10. An abnormal audio and video event detection and early warning device for video glasses, employing the abnormal audio and video event detection and early warning method for video glasses as described in any one of claims 1-9, characterized in that, include: The data acquisition and preprocessing module is used to acquire multi-source data from video glasses, perform preprocessing, analyze and extract features, store the data, and build an abnormal event database. The perturbation residual characterization module is used to construct the baseline and analyze external perturbations by using image motion features and action nearest neighbor center vectors. Based on the results of the external perturbation analysis, it performs perturbation segment identification and autonomous action baseline dynamic update operations.
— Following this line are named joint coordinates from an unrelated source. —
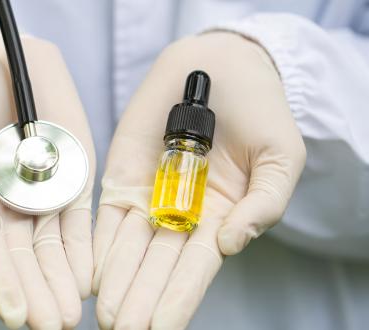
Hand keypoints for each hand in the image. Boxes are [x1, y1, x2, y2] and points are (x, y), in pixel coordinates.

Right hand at [0, 29, 94, 328]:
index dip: (1, 282)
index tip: (17, 314)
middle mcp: (7, 208)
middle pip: (24, 258)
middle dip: (38, 294)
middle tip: (53, 325)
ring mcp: (42, 196)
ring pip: (54, 247)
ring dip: (62, 281)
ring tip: (71, 313)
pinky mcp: (72, 180)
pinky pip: (80, 220)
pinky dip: (85, 248)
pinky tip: (89, 276)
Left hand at [92, 32, 305, 328]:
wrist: (218, 65)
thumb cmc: (259, 110)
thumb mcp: (280, 155)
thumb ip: (264, 203)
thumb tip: (230, 245)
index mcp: (220, 218)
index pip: (196, 268)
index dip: (178, 298)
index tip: (160, 329)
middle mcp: (180, 217)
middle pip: (157, 267)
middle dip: (140, 300)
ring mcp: (147, 199)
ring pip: (128, 250)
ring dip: (116, 283)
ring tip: (105, 315)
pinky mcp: (121, 179)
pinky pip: (106, 219)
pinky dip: (96, 247)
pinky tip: (88, 275)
The anomaly correlation and evaluation module is used to conduct audio-visual inertial-visual collaborative correlation and anomaly credibility evaluation based on multimodal time-series synchronized data, and to perform pseudo-anomaly screening, anomaly segment marking and event feature archiving operations based on the anomaly evaluation results; The event confirmation and early warning module is used to perform early warning decision calculations based on the characteristics of abnormal handling sequences, and to execute abnormal early warnings, evidence solidification, and scheduling instruction generation based on the calculation results.